For instance, in the middle of my testing, I asked if it could package one of these games into an Android Package Kit file format, so I could sideload it to my phone. Gemini told me it couldn't do that, but asked if I'd like some steps on how to do it, and I said yes. After it generated the game I asked for, it created a separate document with steps on how to convert the HTML file it provided me into an APK using a variety of tools, broken down into effort levels. I didn't go further beyond this point; I still felt like this was a Gemini I hadn't chatted with before.
The cost of nostalgia
If you've ever wanted to relive old video games of your past and have visited a specialty retro gaming store, an unsettling reality comes into view. Old games can get incredibly expensive. In my visits to several stores in search of original Silent Hill titles, I've found I'd need to drop somewhere near $500 just to buy two of them -- and that's if I were lucky enough to find them in stock. And if you don't have the console to play them on, expect to pay even more, or be okay with the titles becoming part of a collection and nothing more.

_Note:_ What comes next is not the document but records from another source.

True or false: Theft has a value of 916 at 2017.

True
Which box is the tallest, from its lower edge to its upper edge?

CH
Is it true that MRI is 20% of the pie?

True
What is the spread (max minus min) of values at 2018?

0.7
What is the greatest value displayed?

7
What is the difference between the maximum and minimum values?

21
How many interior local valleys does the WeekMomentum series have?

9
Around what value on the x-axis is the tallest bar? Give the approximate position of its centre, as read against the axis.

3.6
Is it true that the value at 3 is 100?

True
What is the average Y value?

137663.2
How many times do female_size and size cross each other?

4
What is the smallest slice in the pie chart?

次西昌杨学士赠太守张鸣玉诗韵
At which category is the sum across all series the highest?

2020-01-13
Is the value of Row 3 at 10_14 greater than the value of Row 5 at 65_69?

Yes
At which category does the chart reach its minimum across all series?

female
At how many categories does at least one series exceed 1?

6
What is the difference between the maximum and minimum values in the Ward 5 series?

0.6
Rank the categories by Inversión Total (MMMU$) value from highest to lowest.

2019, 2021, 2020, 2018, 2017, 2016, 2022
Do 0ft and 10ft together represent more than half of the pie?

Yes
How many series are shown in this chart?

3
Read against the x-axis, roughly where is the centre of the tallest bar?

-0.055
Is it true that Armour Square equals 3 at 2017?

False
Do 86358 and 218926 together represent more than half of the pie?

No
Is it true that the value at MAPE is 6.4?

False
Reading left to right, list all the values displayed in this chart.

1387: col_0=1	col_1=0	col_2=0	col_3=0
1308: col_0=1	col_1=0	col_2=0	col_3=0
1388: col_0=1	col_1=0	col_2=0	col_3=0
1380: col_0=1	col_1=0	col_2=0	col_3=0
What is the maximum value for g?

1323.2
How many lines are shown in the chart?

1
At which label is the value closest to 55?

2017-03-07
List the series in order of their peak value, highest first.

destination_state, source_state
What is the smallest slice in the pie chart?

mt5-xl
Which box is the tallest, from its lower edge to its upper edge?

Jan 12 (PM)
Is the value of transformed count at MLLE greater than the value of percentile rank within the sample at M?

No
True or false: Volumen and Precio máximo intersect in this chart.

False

Trying to grasp at the tendrils of a younger self's past joy comes at a cost, and it's going to be out of reach for many people. Here's where AI might be able to help preserve these games -- or at least the memory of them -- as they become harder to find and more expensive as they age. There's a reason Gemini and other LLMs are so good at remaking old games: They're trained on vast quantities of text and code, almost certainly including the source code for these games.